- **What the exercise asks**
Give every line of the records below as a JSON list of strings, one string per line, and skip the blank lines. Leave the pictures out.

Images with located body landmarks:
^^^^^^^^^^^^^^^^

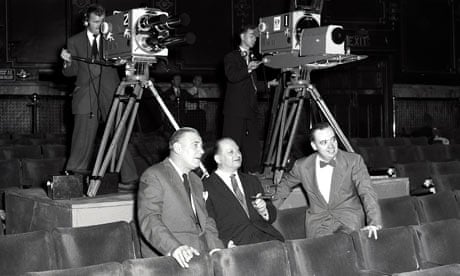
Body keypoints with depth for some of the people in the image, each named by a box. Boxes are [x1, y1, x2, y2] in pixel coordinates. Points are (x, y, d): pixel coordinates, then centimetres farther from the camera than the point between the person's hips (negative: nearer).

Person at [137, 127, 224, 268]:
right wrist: (174, 247, -29)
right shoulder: (153, 176, -3)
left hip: (202, 257, 6)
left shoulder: (196, 181, 24)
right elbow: (149, 220, -14)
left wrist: (217, 248, 3)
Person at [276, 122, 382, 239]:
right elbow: (286, 183, 25)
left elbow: (366, 192, -10)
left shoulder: (354, 161, -2)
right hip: (318, 223, 2)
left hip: (349, 220, -2)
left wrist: (374, 223, -23)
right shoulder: (302, 166, 4)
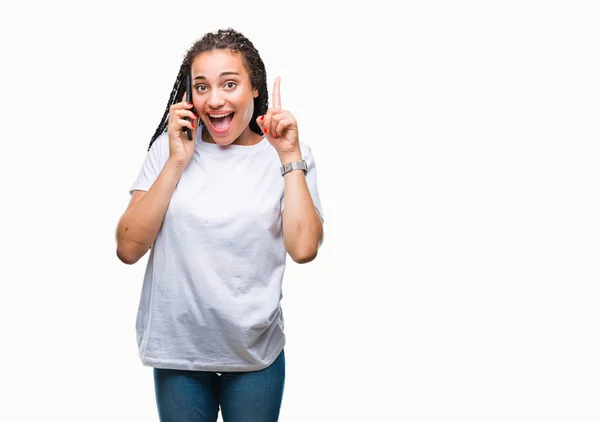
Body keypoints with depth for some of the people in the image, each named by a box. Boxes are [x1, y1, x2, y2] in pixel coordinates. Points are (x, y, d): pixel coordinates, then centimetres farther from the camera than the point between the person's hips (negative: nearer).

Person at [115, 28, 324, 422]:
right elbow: (128, 248, -9)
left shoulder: (290, 154, -3)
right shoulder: (169, 146, -2)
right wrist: (176, 163, -14)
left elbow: (303, 249, -16)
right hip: (177, 345, 1)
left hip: (255, 350, 0)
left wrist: (289, 156, -14)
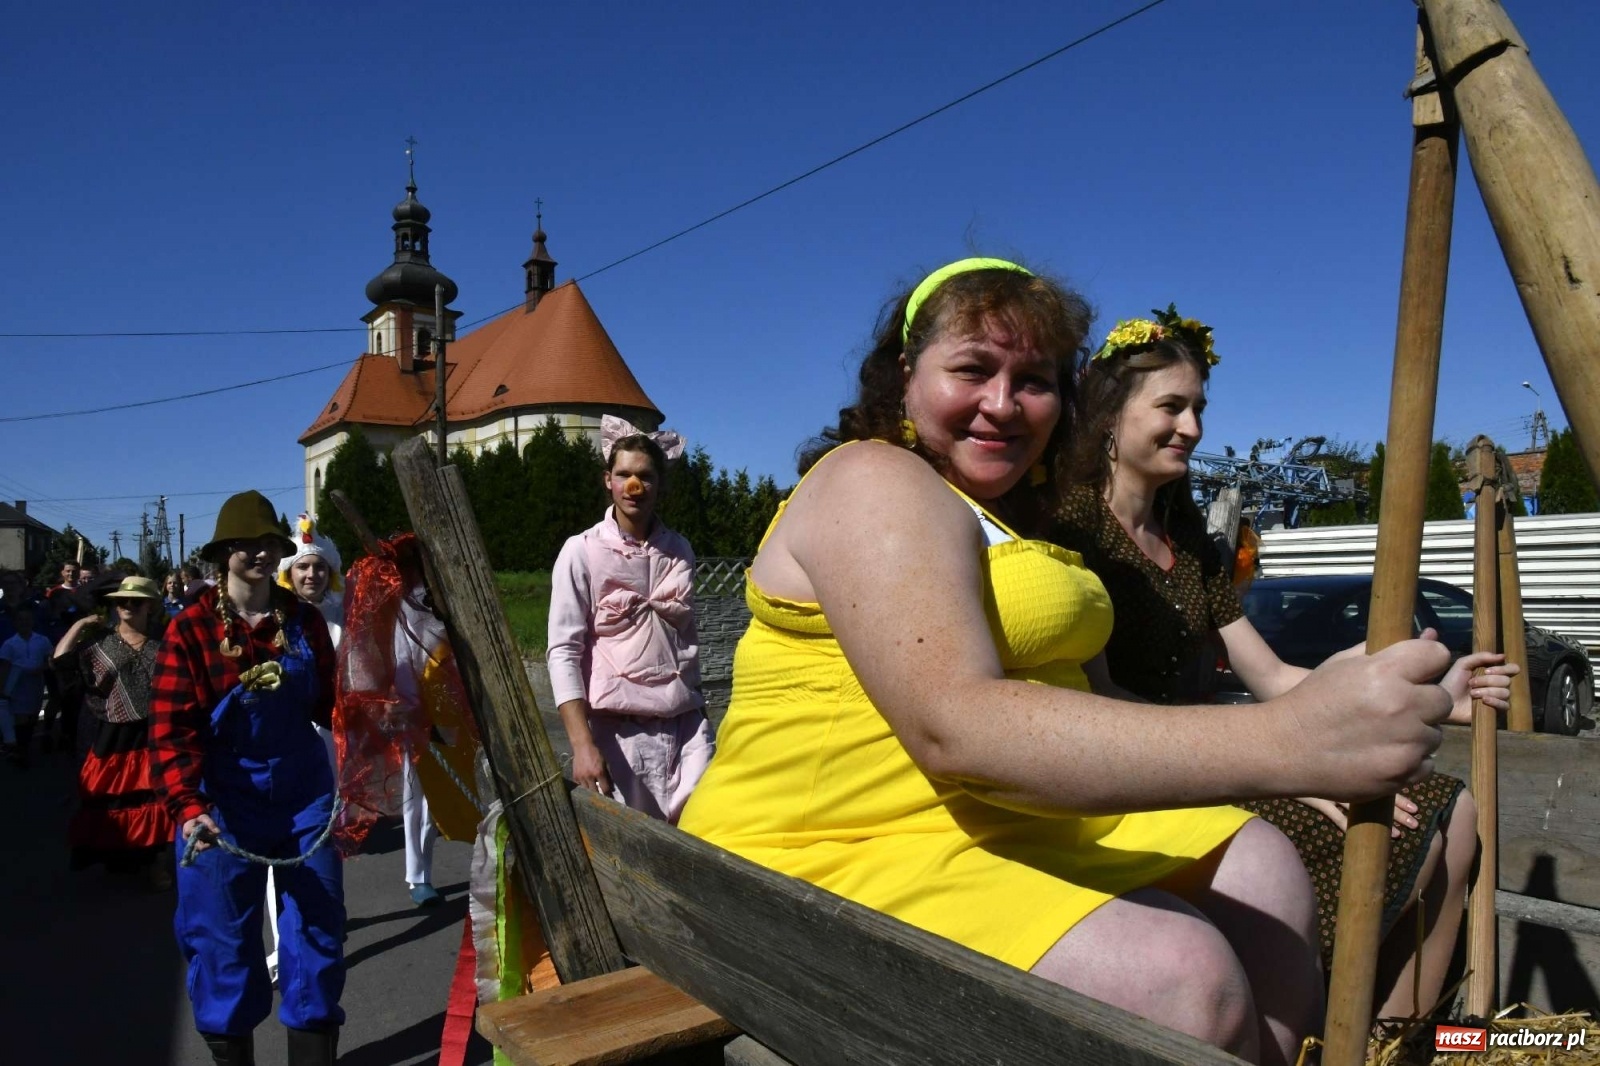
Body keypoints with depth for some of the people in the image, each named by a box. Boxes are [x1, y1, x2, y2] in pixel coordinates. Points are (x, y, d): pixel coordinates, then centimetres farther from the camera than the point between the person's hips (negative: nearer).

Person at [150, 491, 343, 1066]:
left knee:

^^^^^^^^^^^^^^^^

- **Task result**
[
  "Body keypoints with depth for some of the people in the image, each named by a box. Boxes are [x1, y1, x2, y2] in pixel coordinates. Points are (x, y, d): pixel coordinates, then centimetres farther from the camera than the point between the person's hips (negative: nearer).",
  "Person at [137, 127, 224, 268]:",
  "right wrist: (174, 247, -29)",
  "right shoulder: (153, 176, -3)",
  "left hip: (202, 257, 6)",
  "left shoulder: (196, 181, 24)",
  "right elbow: (149, 220, -14)",
  "left wrist: (217, 248, 3)",
  "Person at [276, 122, 382, 239]:",
  "right elbow: (286, 183, 25)",
  "left elbow: (366, 192, -10)",
  "left shoulder: (354, 161, -2)",
  "right hip: (318, 223, 2)",
  "left hip: (349, 220, -2)",
  "left wrist: (374, 223, -23)",
  "right shoulder: (302, 166, 4)",
  "Body keypoints with depth for some of the people in the image, each named by a box. Boxes are [x1, y1, x2, y2] in pixel coordinates. Points are (x, y, d): pixel coordinates, then centimetres farther from the camera than the point between the person's hips (negative: nearer).",
  "Person at [115, 28, 324, 422]:",
  "right elbow: (128, 248, -9)",
  "left shoulder: (290, 154, -3)",
  "right shoulder: (169, 146, -2)",
  "right wrist: (176, 163, -14)",
  "left elbow: (303, 249, -16)",
  "right hip: (177, 345, 1)",
  "left hip: (255, 350, 0)",
  "left wrist: (289, 156, -14)",
  "Body keypoints with depth for some of the people in the image, each named by a box. Boxes are [x1, y1, x2, y2] in pixel coordinates. Points are (x, y, d): pixel coordinates, then centimetres farther from the camera than the point between the person's hips (negative: nearer).",
  "Person at [150, 491, 343, 1066]:",
  "left knee:"
]